Amid all this, the memes mocking overworked Popeyes employees started circulating.
There is no indication as of right now that Popeyes employees responsible for the vast majority of sandwich’s success—shipping, cooking, and selling it—will share in any of the treasure it earned beyond whatever they earned from longer shifts. That’s despite workers in the fast-food industry calling attention to labor conditions that are growing undeniably worse, like algorithmic scheduling that assigns employees bizarre and constantly shifting hours with little notice, or deliberate understaffing paired with unrelenting pressure to work faster. In 2017, the Guardian profiled a Popeyes worker and labor activist in Kansas that was driven into homelessness despite working six days a week (including a separate janitorial job). That profile mentioned that Popeyes workers “have a company-mandated 180 seconds to take the order, cook the order, bag the order and deliver it to the drive-thru window.”
In a statement to Business Insider, CEO Jose Cil of Popeyes’ parent company, Restaurant Brands International,acknowledged that his employees “worked really hard, and actually the success that we’ve seen with the launch of the chicken sandwich is really a success that’s been driven by our franchise partners as well as our team members and the restaurants.” As our sister site Splinter noted, SEC filings from January show Cil makes $800,000 a year with a “target bonus opportunity” of up to “300% of his annual salary.” (The median fast-food cook makes $22,330 a year, according to the Bureau of Labor Statistics.)

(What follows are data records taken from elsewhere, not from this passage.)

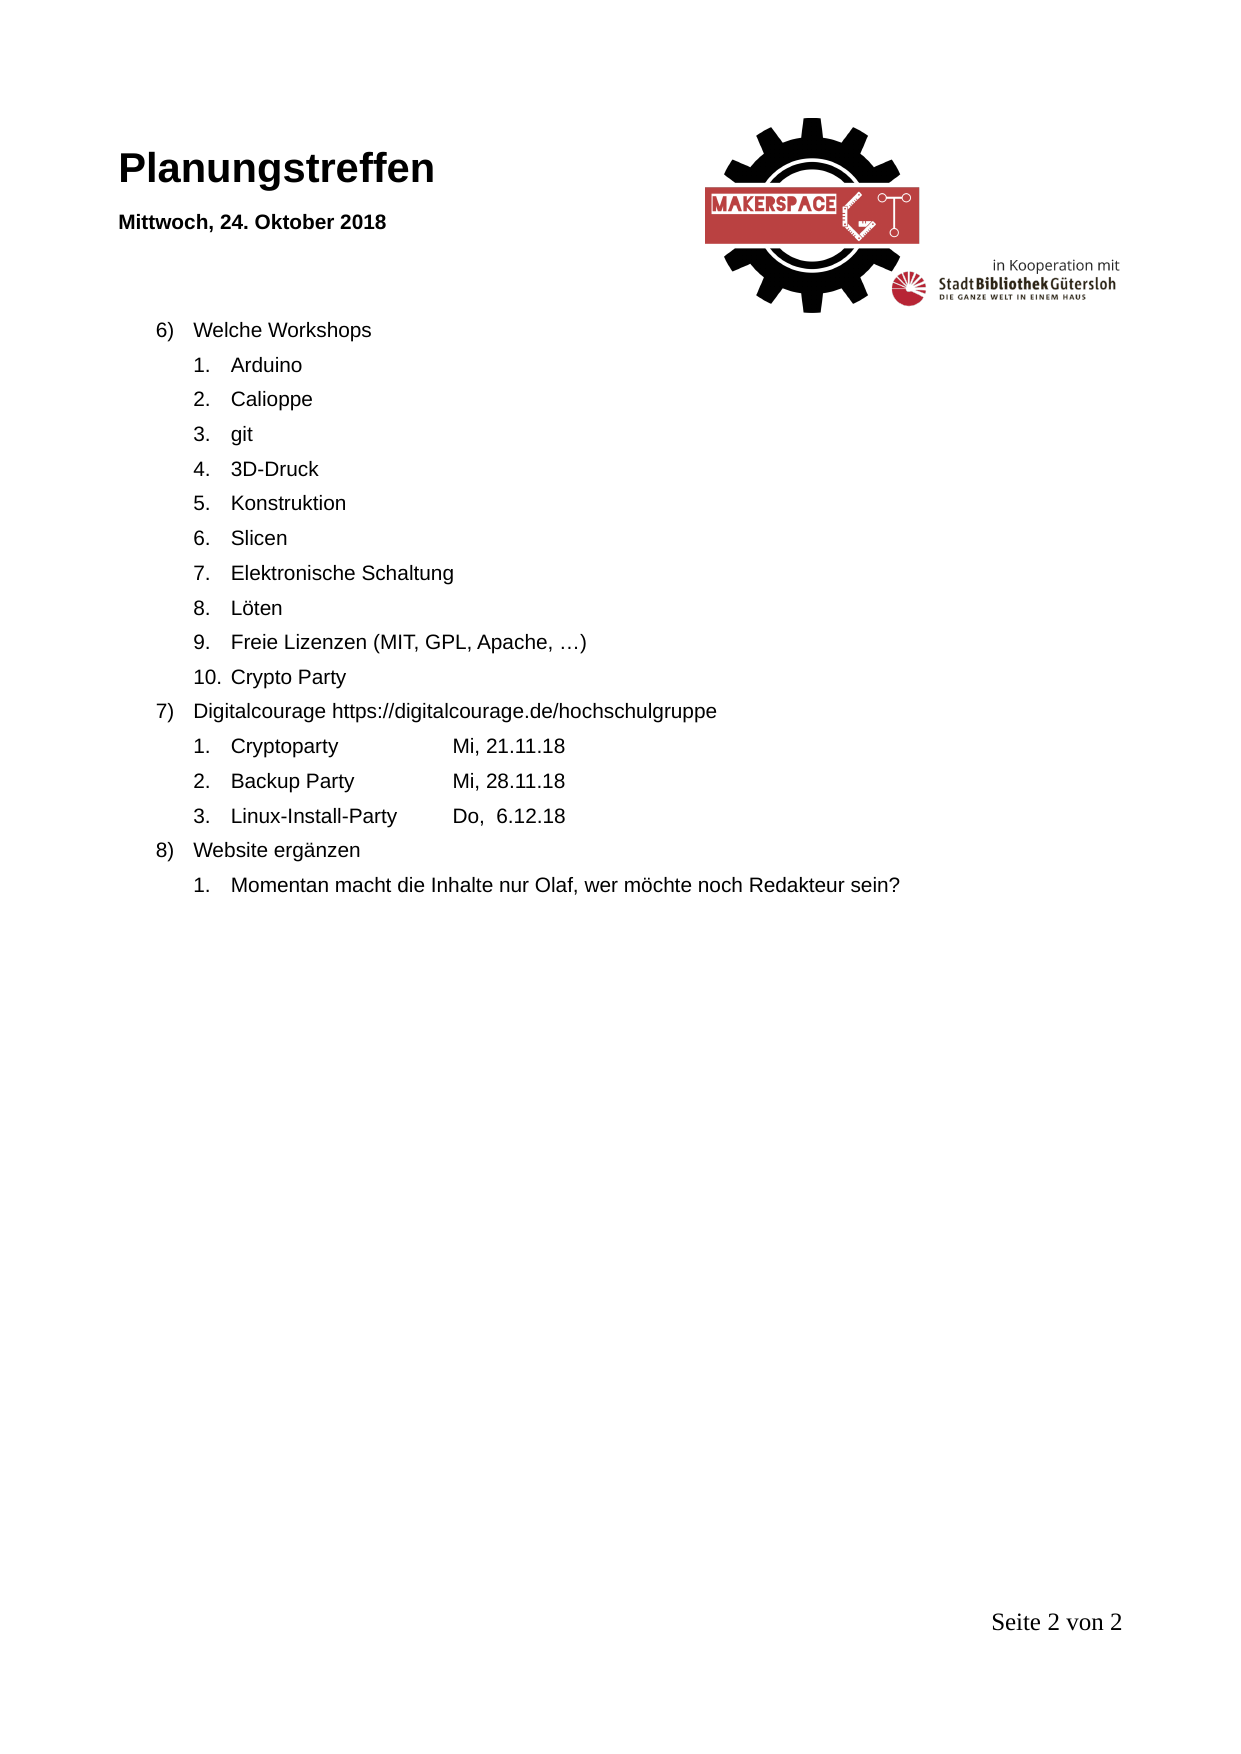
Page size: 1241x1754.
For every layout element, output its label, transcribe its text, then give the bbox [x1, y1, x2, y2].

list 3D-Druck [193, 457, 1122, 481]
list Slicen [193, 526, 1122, 550]
list Welche Workshops [156, 263, 1122, 342]
list Digitalcourage https://digitalcourage.de/hochschulgruppe [156, 699, 1122, 723]
list Crypto Party [193, 665, 1122, 689]
list Calioppe [193, 387, 1122, 411]
list Konstruktion [193, 491, 1122, 515]
list Momentan macht die Inhalte nur Olaf, wer möchte noch Redakteur sein? [193, 873, 1122, 897]
list git [193, 422, 1122, 446]
list Freie Lizenzen (MIT, GPL, Apache, …) [193, 630, 1122, 654]
list Linux-Install-Party Do, 6.12.18 [193, 803, 1122, 827]
list Website ergänzen [156, 838, 1122, 862]
list Cryptoparty Mi, 21.11.18 [193, 734, 1122, 758]
list Arduino [193, 352, 1122, 376]
list Backup Party Mi, 28.11.18 [193, 769, 1122, 793]
picture [705, 118, 1123, 313]
list Löten [193, 595, 1122, 619]
list Elektronische Schaltung [193, 561, 1122, 584]
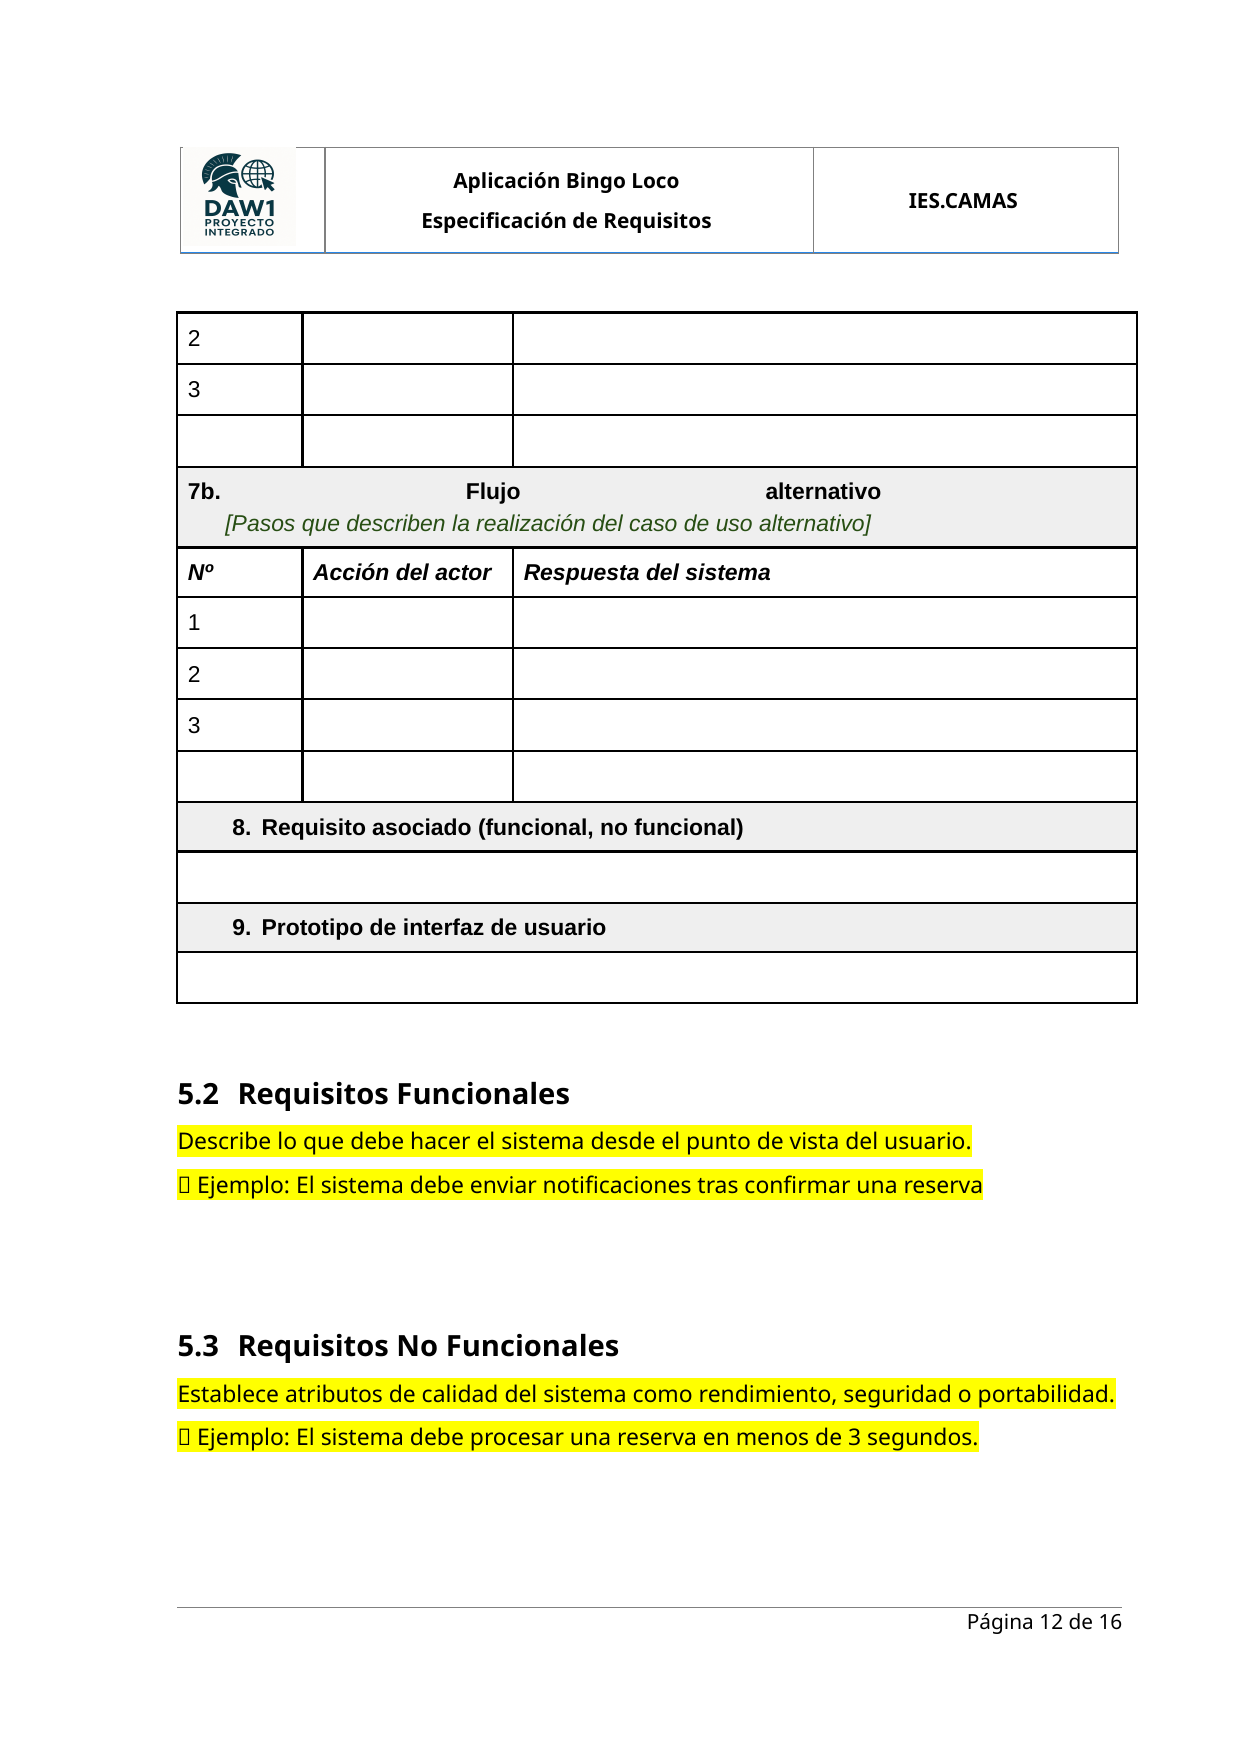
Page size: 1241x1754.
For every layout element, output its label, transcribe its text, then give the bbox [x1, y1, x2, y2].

table_cell [304, 314, 512, 363]
picture [183, 147, 296, 246]
table_cell [514, 416, 1136, 466]
table_cell 7b. Flujo alternativo [Pasos que describen la realización del caso de uso alternativo] [178, 468, 1136, 546]
table_cell [304, 598, 512, 647]
table_cell [514, 649, 1136, 698]
table_cell Prototipo de interfaz de usuario [178, 904, 1136, 951]
subtitle Requisitos No Funcionales [177, 1325, 1122, 1365]
table_cell [514, 314, 1136, 363]
table_cell [178, 752, 301, 801]
table_cell [514, 365, 1136, 414]
table_cell 1 [178, 598, 301, 647]
table_cell [514, 598, 1136, 647]
table_cell [304, 752, 512, 801]
table_cell 3 [178, 700, 301, 750]
table_cell [304, 700, 512, 750]
table_cell 2 [178, 649, 301, 698]
text Establece atributos de calidad del sistema como rendimiento, seguridad o portabilidad. [177, 1377, 1122, 1409]
table_cell [514, 700, 1136, 750]
table_cell Requisito asociado (funcional, no funcional) [178, 803, 1136, 850]
text Describe lo que debe hacer el sistema desde el punto de vista del usuario. [177, 1125, 1122, 1157]
table_cell [304, 649, 512, 698]
table_cell Acción del actor [304, 549, 512, 596]
text 🔹 Ejemplo: El sistema debe enviar notificaciones tras confirmar una reserva [177, 1169, 1122, 1200]
table_cell [178, 416, 301, 466]
subtitle Requisitos Funcionales [177, 1073, 1122, 1113]
table_cell [304, 416, 512, 466]
table_cell 2 [178, 314, 301, 363]
text 🔹 Ejemplo: El sistema debe procesar una reserva en menos de 3 segundos. [177, 1421, 1122, 1452]
table_cell [304, 365, 512, 414]
table_cell [514, 752, 1136, 801]
table_cell Respuesta del sistema [514, 549, 1136, 596]
table_cell [178, 953, 1136, 1002]
table_cell Nº [178, 549, 301, 596]
table_cell 3 [178, 365, 301, 414]
table_cell [178, 853, 1136, 902]
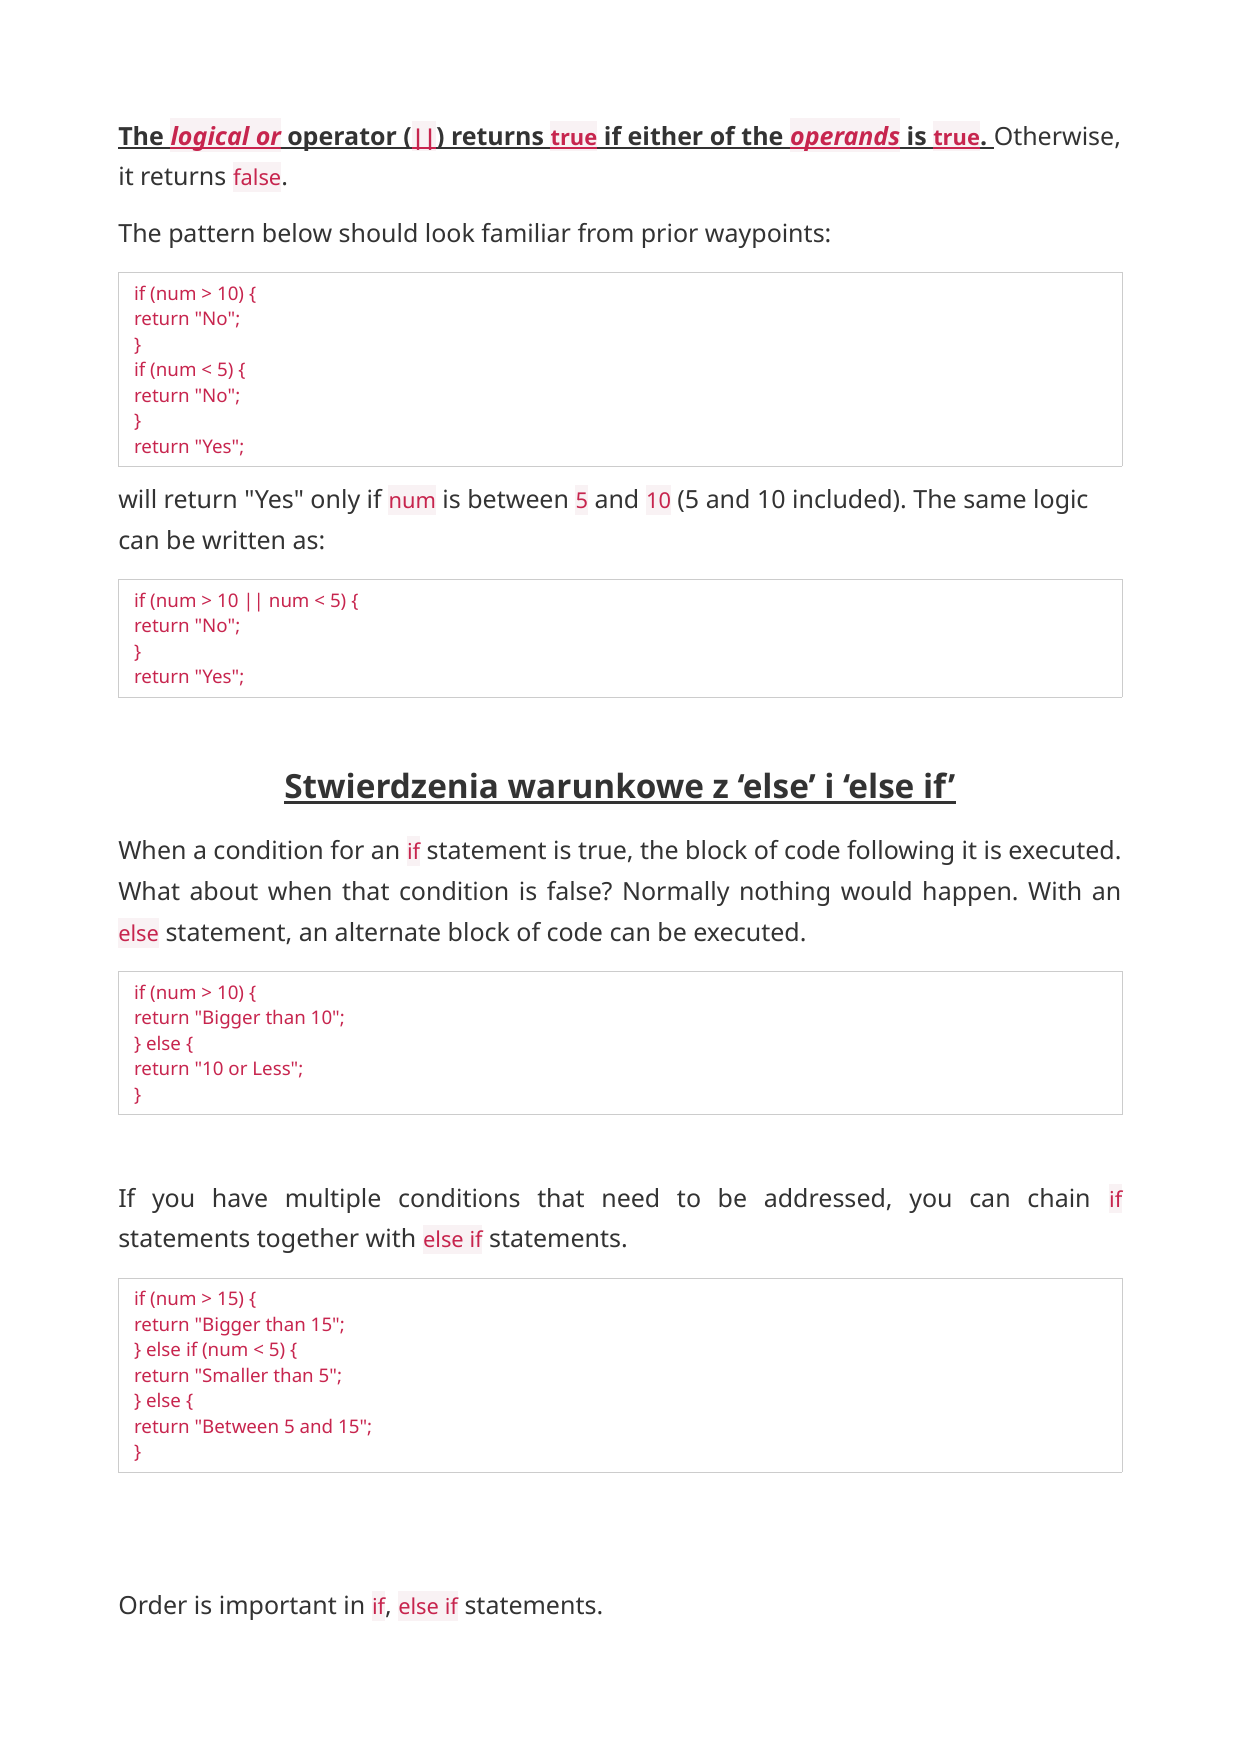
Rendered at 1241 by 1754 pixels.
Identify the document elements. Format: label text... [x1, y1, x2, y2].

text Order is important in if, else if statements. [118, 1588, 1122, 1622]
text When a condition for an if statement is true, the block of code following it is executed. What about when that condition is false? Normally nothing would happen. With an else statement, an alternate block of code can be executed. [118, 833, 1122, 949]
text if (num > 15) { return "Bigger than 15"; } else if (num < 5) { return "Smaller than 5"; } else { return "Between 5 and 15"; } [119, 1279, 1122, 1472]
text will return "Yes" only if num is between 5 and 10 (5 and 10 included). The same logic can be written as: [118, 482, 1122, 557]
text if (num > 10 || num < 5) { return "No"; } return "Yes"; [119, 580, 1122, 697]
text if (num > 10) { return "No"; } if (num < 5) { return "No"; } return "Yes"; [119, 273, 1122, 466]
text If you have multiple conditions that need to be addressed, you can chain if statements together with else if statements. [118, 1180, 1122, 1255]
text The logical or operator (||) returns true if either of the operands is true. Otherwise, it returns false. [118, 118, 1122, 193]
text The pattern below should look familiar from prior waypoints: [118, 215, 1122, 249]
text if (num > 10) { return "Bigger than 10"; } else { return "10 or Less"; } [119, 972, 1122, 1114]
text Stwierdzenia warunkowe z ‘else’ i ‘else if’ [118, 763, 1122, 808]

This is not specifically a problem with the sandwich, or Popeyes’, or even fast-food in general: Low-wage labor in the U.S. is subject to systematically shitty treatment ranging from dangerous working conditions and wage stagnation to rampant wage theft and reclassifying large segments of the workforce as contractors not entitled to basic rights. These problems are deeply entrenched and are not going away without radical reform, which you should support if you enjoy the fruits of other people’s labor, like chicken sandwiches, and not only when you feel guilty about it, like after you realize the chicken sandwich has consequences.